Module and item tabs
Commands related to working with the content of Outlook items are represented in
function-specific groups on separate feature-specific tabs of the ribbon.
▪ The ribbon in each module includes four standard tabs: Home, Send/Receive, Folder,
and View. The Home tab changes to reflect the commands necessary to manage
items within the current module.
▪ The ribbon in each new Outlook item window includes an item-specific tab such as
Message, Appointment, Contact, or Task. It also includes the Insert, Format Text, and
Review tabs. The ribbon might also contain additional tabs specific to an item type,
to a program installed on your computer, or to customizations you’ve made in the
Outlook Options dialog box.
SEE ALSO For information about adding standard tabs, removing standard tabs
and groups, and creating custom tabs and groups, see “Customizing the ribbon”

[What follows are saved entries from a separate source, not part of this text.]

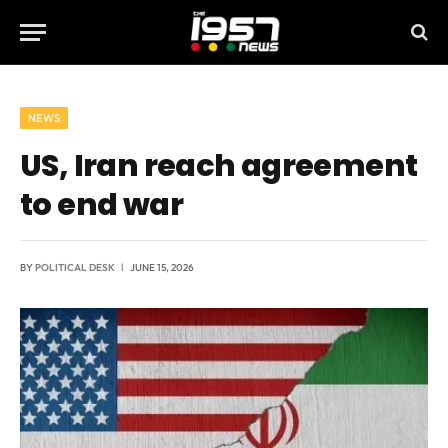
NEWS
US, Iran reach agreement
to end war
BY
POLITICAL DESK
JUNE 15, 2026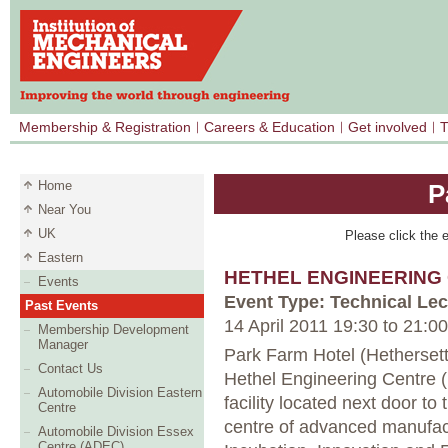
Membership & Registration
Careers & Education
Get involved
T
Home
P
Near You
UK
Please click the e
Eastern
HETHEL ENGINEERING
Events
Event Type: Technical Lec
Past Events
14 April 2011 19:30
to
21:00
Membership Development
Manager
Park Farm Hotel (Hethersett
Contact Us
Hethel Engineering Centre (
Automobile Division Eastern
facility located next door to
Centre
centre of advanced manufac
Automobile Division Essex
Centre (ADEC)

in Chapter 11, “Customize Outlook.”
▪ When certain types of item content (such as tables, charts, and graphics) are active
(selected), additional tool tabs appear at the right end of the ribbon. These tool tabs
are indicated by colored headers and a colored bottom border, and they contain
commands that are specific to working with the selected content. For example, when
the cursor is in a table, the Design and Layout tool tabs for tables appear to the right
of the Review tab. When a chart or chart element is selected, the Design, Layout, and
Format tool tabs for charts appear to the right of the Review tab. Each of the available
tool tab groups has a unique color so you can easily differentiate between them.

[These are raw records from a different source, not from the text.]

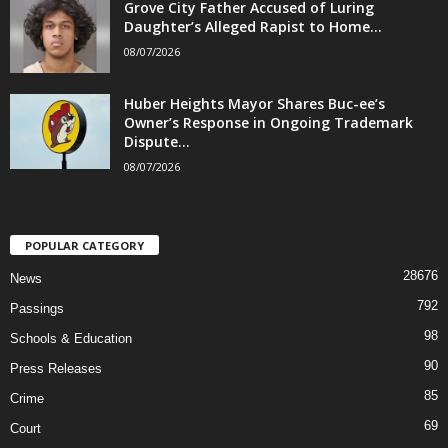
Grove City Father Accused of Luring
Daughter’s Alleged Rapist to Home...
08/07/2026
Huber Heights Mayor Shares Buc-ee’s
Owner’s Response in Ongoing Trademark
Dispute...
08/07/2026
POPULAR CATEGORY
28676
News
792
Passings
98
Schools & Education
90
Press Releases
85
Crime
69
Court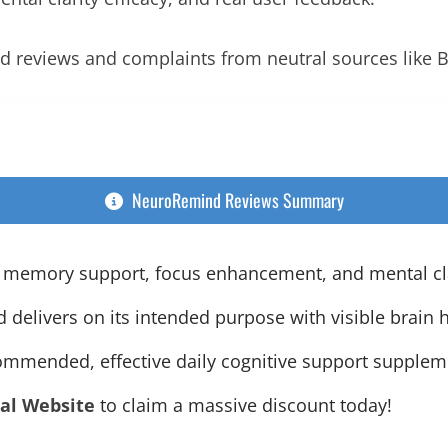
d reviews and complaints from neutral sources like 
NeuroRemind Reviews Summary
 memory support, focus enhancement, and mental clar
elivers on its intended purpose with visible brain h
ecommended, effective daily cognitive support supplem
ial Website
to claim a massive discount today!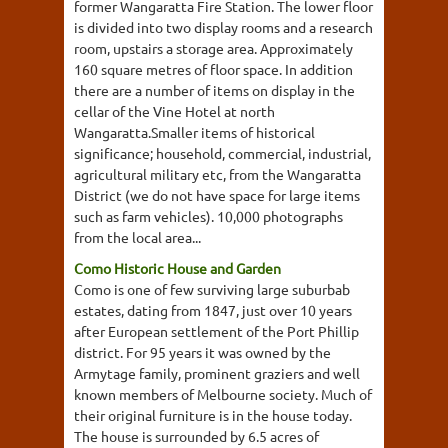
former Wangaratta Fire Station. The lower floor
is divided into two display rooms and a research
room, upstairs a storage area. Approximately
160 square metres of floor space. In addition
there are a number of items on display in the
cellar of the Vine Hotel at north
Wangaratta.Smaller items of historical
significance; household, commercial, industrial,
agricultural military etc, from the Wangaratta
District (we do not have space for large items
such as farm vehicles). 10,000 photographs
from the local area...
Como Historic House and Garden
Como is one of few surviving large suburbab
estates, dating from 1847, just over 10 years
after European settlement of the Port Phillip
district. For 95 years it was owned by the
Armytage family, prominent graziers and well
known members of Melbourne society. Much of
their original furniture is in the house today.
The house is surrounded by 6.5 acres of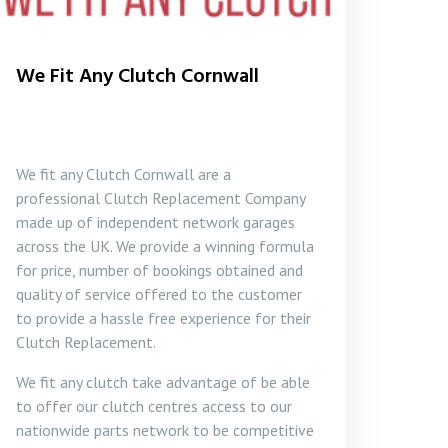
We Fit Any Clutch Cornwall
We fit any Clutch Cornwall are a
professional Clutch Replacement Company
made up of independent network garages
across the UK. We provide a winning formula
for price, number of bookings obtained and
quality of service offered to the customer
to provide a hassle free experience for their
Clutch Replacement.
We fit any clutch take advantage of be able
to offer our clutch centres access to our
nationwide parts network to be competitive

The ribbon was designed to make working with Outlook items and item content a natural
extension of the way most people work. Commands for tasks you perform often are readily
available, and even those you might use infrequently are easy to find.
For example, when a formatting option has several available choices, they are often
displayed in a gallery of thumbnails. These galleries provide a visual array of the available
choices. When a gallery contains more thumbnails than can be shown in the available
ribbon space, you can display more content by clicking the scroll arrow or More button
located on the right edge of the gallery.